I received a request to review a book proposal (my first!) from a well-known academic press–commercial, not university-affiliated, but instantly recognizable nevertheless (you have about 3-4 guesses total here).
I said yes. The subject matter greatly interests me and I think it’s in general a good idea. Looking at the proposal, it’s rather skimpy for now (for my taste)–for example, it does not have chapter synopses (and this is supposed to be sort of a big, encyclopedic book spanning multiple disciplines and with multiple authors). I know of the proposal author/editor–truly, the best qualified person to be putting this together–but I feel more can be done to whip this into shape. I have a couple of weeks to put that into words.
But wait, there’s more: I have a book proposal with the same Well-Known Academic Press, also an edited collection, on a closely related topic (albeit from just one disciplinary perspective, and for a different series). I’ve been in talks with the series editors for months, since May, and it finally went out to external reviewers beginning of July, more than 2 months ago (I am expected to follow a much tighter deadline, myself, for this review). I’ve already changed that proposal multiple times, and worked hard with the contributors to get the abstracts in shape–to say nothing of my own revisions of the body of the proposal. I inquired about the status of the proposal last week, and the editorial manager is on vacation until tomorrow; apparently I am to hear about the reviewers’ comments any day after that.
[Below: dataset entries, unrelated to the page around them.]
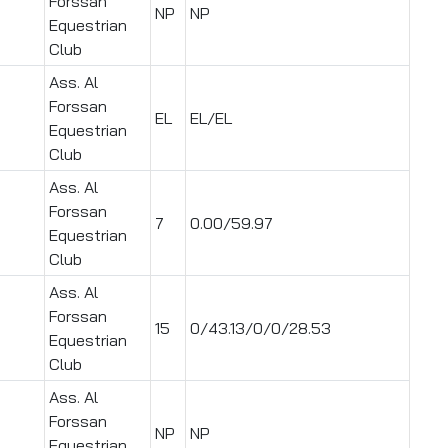
Forssan
NP
NP
Equestrian
Club
Ass. Al
Forssan
EL
EL/EL
Equestrian
Club
Ass. Al
Forssan
7
0.00/59.97
Equestrian
Club
Ass. Al
Forssan
15
0/43.13/0/0/28.53
Equestrian
Club
Ass. Al
Forssan
NP
NP
Equestrian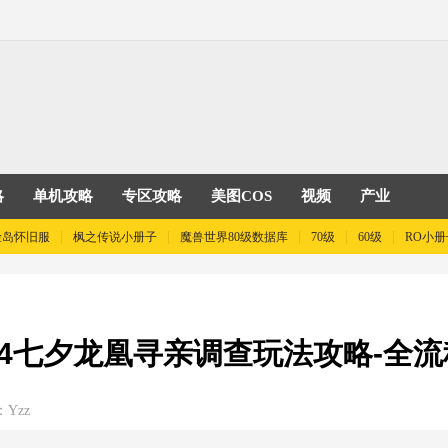
略
单机攻略
专区攻略
美图COS
视频
产业
险岛怀旧服
枫之传说小册子
魔兽世界80级数据库
70级
60级
RO小册
24七夕龙凰寻亲调查玩法攻略-全
Yzz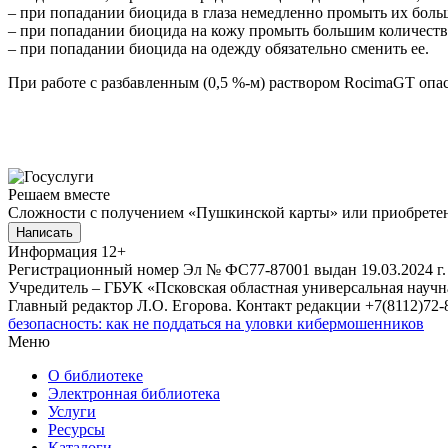
– при попадании биоцида в глаза немедленно промыть их боль
– при попадании биоцида на кожу промыть большим количеств
– при попадании биоцида на одежду обязательно сменить ее.
При работе с разбавленным (0,5 %-м) раствором RocimaGT опас
Решаем вместе
Сложности с получением «Пушкинской карты» или приобретени
Написать
Информация
12+
Регистрационный номер Эл № ФС77-87001 выдан 19.03.2024 г.
Учредитель – ГБУК «Псковская областная универсальная науч
Главный редактор Л.О. Егорова. Контакт редакции +7(8112)72-8
безопасность: как не поддаться на уловки кибермошенников
Меню
О библиотеке
Электронная библиотека
Услуги
Ресурсы
Каталоги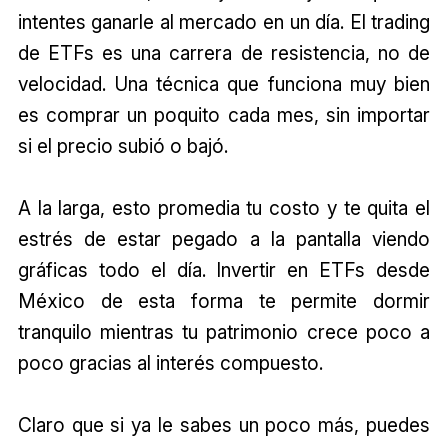
intentes ganarle al mercado en un día. El trading
de ETFs es una carrera de resistencia, no de
velocidad. Una técnica que funciona muy bien
es comprar un poquito cada mes, sin importar
si el precio subió o bajó.
A la larga, esto promedia tu costo y te quita el
estrés de estar pegado a la pantalla viendo
gráficas todo el día. Invertir en ETFs desde
México de esta forma te permite dormir
tranquilo mientras tu patrimonio crece poco a
poco gracias al interés compuesto.
Claro que si ya le sabes un poco más, puedes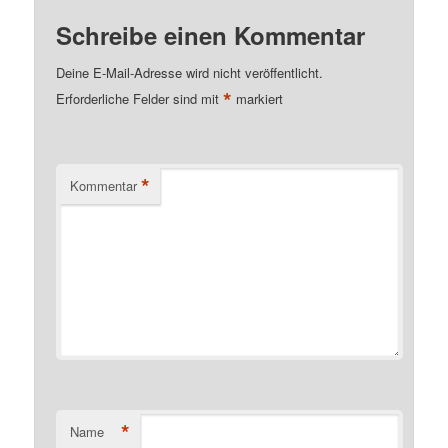
Schreibe einen Kommentar
Deine E-Mail-Adresse wird nicht veröffentlicht.
*
Erforderliche Felder sind mit
markiert
*
Kommentar
*
Name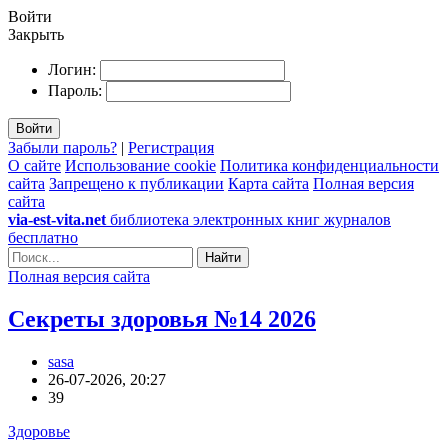
Войти
Закрыть
Логин:
Пароль:
Войти
Забыли пароль?
|
Регистрация
О сайте
Использование cookie
Политика конфиденциальности
сайта
Запрещено к публикации
Карта сайта
Полная версия
сайта
via-est-vita.net
библиотека электронных книг журналов
бесплатно
Найти
Полная версия сайта
Секреты здоровья №14 2026
sasa
26-07-2026, 20:27
39
Здоровье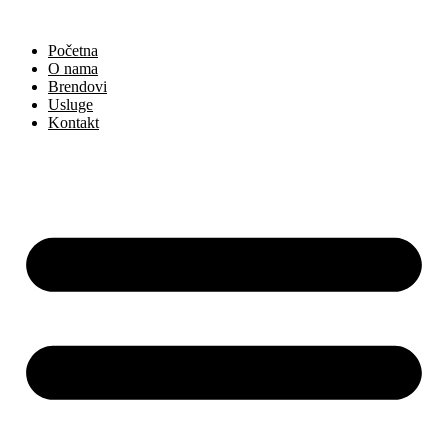
Skočite
na
Početna
sadržaj
O nama
Brendovi
Usluge
Kontakt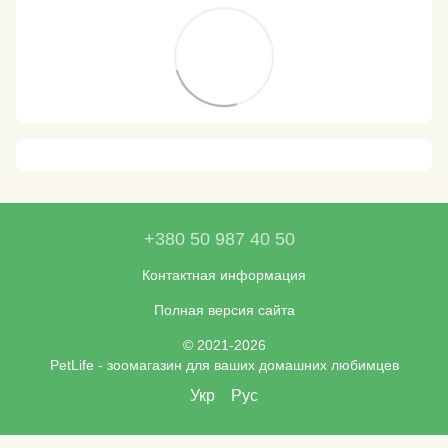
+380 50 987 40 50
Контактная информация
Полная версия сайта
© 2021-2026
PetLife - зоомагазин для ваших домашних любимцев
Укр
Рус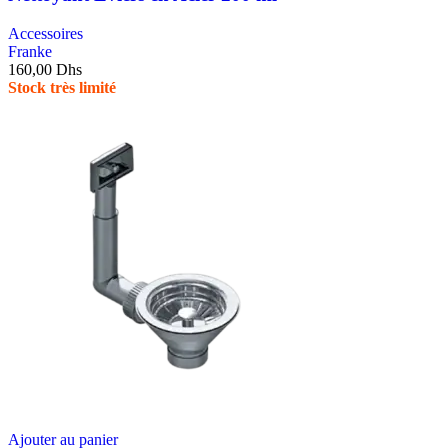
Accessoires
Franke
160,00
Dhs
Stock très limité
Ajouter au panier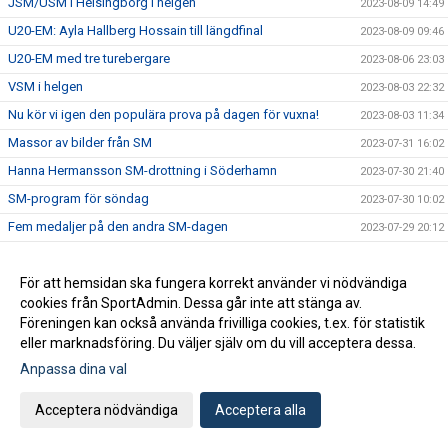
JSM/USM i Helsingborg i helgen
2023-08-09 14:49
U20-EM: Ayla Hallberg Hossain till längdfinal
2023-08-09 09:46
U20-EM med tre turebergare
2023-08-06 23:03
VSM i helgen
2023-08-03 22:32
Nu kör vi igen den populära prova på dagen för vuxna!
2023-08-03 11:34
Massor av bilder från SM
2023-07-31 16:02
Hanna Hermansson SM-drottning i Söderhamn
2023-07-30 21:40
SM-program för söndag
2023-07-30 10:02
Fem medaljer på den andra SM-dagen
2023-07-29 20:12
SM-program för lördag
2023-07-29 09:20
SM i Söderhamn - dag 1
För att hemsidan ska fungera korrekt använder vi nödvändiga
2023-07-28 23:48
cookies från SportAdmin. Dessa går inte att stänga av.
Tre turebergare uttagna till U20-EM
2023-07-28 17:33
Föreningen kan också använda frivilliga cookies, t.ex. för statistik
SM-program för fredag
2023-07-28 07:26
eller marknadsföring. Du väljer själv om du vill acceptera dessa.
Dags för SM i helgen
Anpassa dina val
2023-07-27 09:57
Alva på EYOF
2023-07-26 22:26
Acceptera nödvändiga
Acceptera alla
Rapport från Leksands Sparbanksspel
2023-07-24 16:37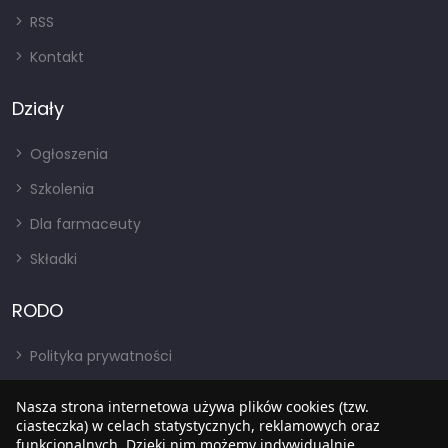
RSS
Kontakt
Działy
Ogłoszenia
Szkolenia
Dla farmaceuty
Składki
RODO
Polityka prywatności
Regulamin
Nasza strona internetowa używa plików cookies (tzw.
ciasteczka) w celach statystycznych, reklamowych oraz
RODO
funkcjonalnych. Dzięki nim możemy indywidualnie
As I await those comments with trepidation, I realize how serious and delicate my own job is. My proposal had already been rejected after being in review for months with another academic press, after getting actually fairly good reviewer reports–the series editor decided to nix it for various reasons. I shopped it around after that, with one serious prospect (with a fussy initial review, though), but then Well-Known Academic Press swooped in, super-interested (we’re talking Skype calls, lots of back and forth, and a super-complimentary email exchange regarding the last iteration of the proposal). But–it ain’t over until they discuss the reviews and probably put me through the ringer a little more. I can’t complain, this is the academic publishing game, but it makes me super-sensitive to what I will actually put in my report without allowing my own idiosyncrasies, pet-peeves, biases, and narrow interests to take over.
Do unto others, right? I’ll do my best to be a fair reviewer, and hope my proposal will also be treated fairly.